焼きたてのパン #風まかせ文芸部
i様の下記記事に参加させていただきました。ありがとうございます。
お読みいただけたらたらうれしいです。
街がまだ静かに眠るころ、そっとオーブンの扉を開けると、空気がふわり揺れた。
程よく溶け込んだバターの甘く柔らかな香りと、焦げ目を帯びた小麦のほのかな苦みが胸いっぱいに流れ込む。幸せのひととき。
一口も食べなくとも、舌の奥にまで温かな香味色が広がっていく。
そして香りは、壁や棚を這い、格子模様のガラス戸を越えて外の薄味な空気に彩りを与え、通り過ぎる人も幸せ色に染めていく。
これがわたしの朝であり、一日のはじまりを告げる香りだ。
高校生の時、欲しかった流行りの香水は少し高くて、それを両親には頼めず、自分でお金を貯めようと近所のお店が求人を出してたから応募した。それがパン屋だった。どちらかと言えば白米派だったわたしは、パンにはちっとも興味がなかったので、面接では正直に流行りの香水が欲しいと言った。すると店長は笑いながら、ココにはもっと素敵な香りがあるんだよって言っていた。
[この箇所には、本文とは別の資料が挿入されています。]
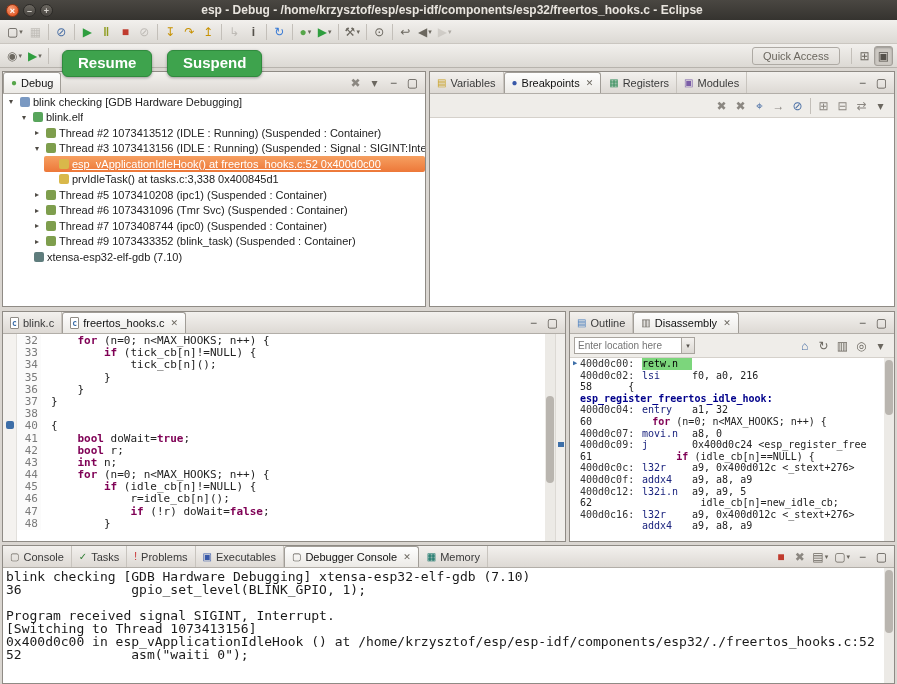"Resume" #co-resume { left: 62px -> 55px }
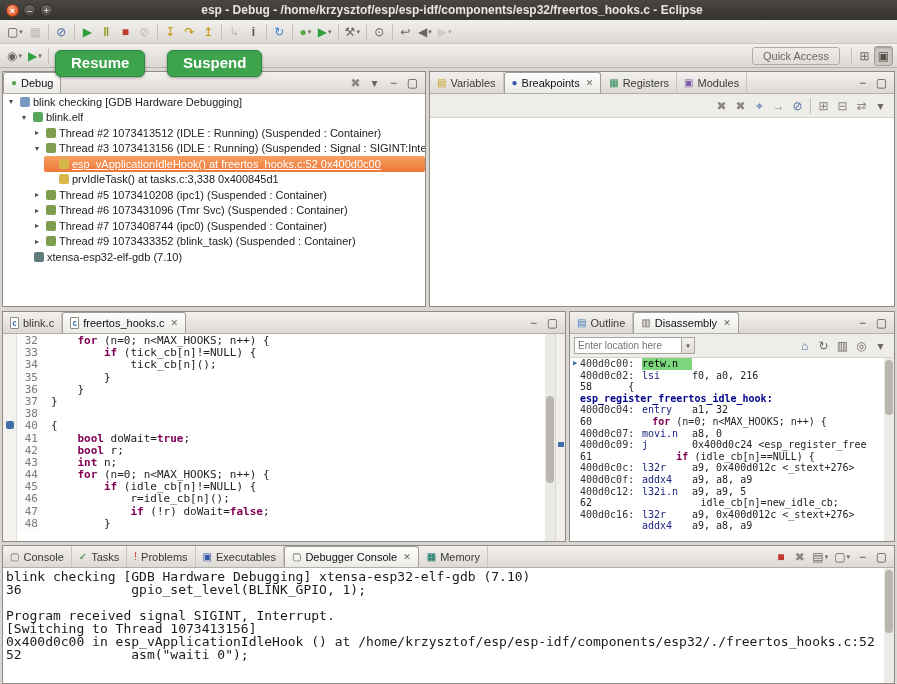"xtensa-esp32-elf-gdb (7.10)" div.trow { padding-left: 16px -> 4px }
初めは何のことかさっぱりわからなかったけど、今ではその意味は、誰よりもわかる。
初めての給料で買ったその香水は、結局少ししか使わなかった。その菓子のように甘く、花のように華やかな香りも、焼きたてのパンの前では、ただの飾りでしかないと知ったから。
焼きたてのパンの香りは、人々を惹きつけてやまないだけでなく、それは、わたしたちを幸せな気持ちにもさせてくれる。
パン屋のアルバイトを始めてから十年。今は自分の店を持ち、今日も幸せを焼き上げる。
この香りで皆を包みこみ、そして、わたしの人生にも幸せの香りを満たしていく。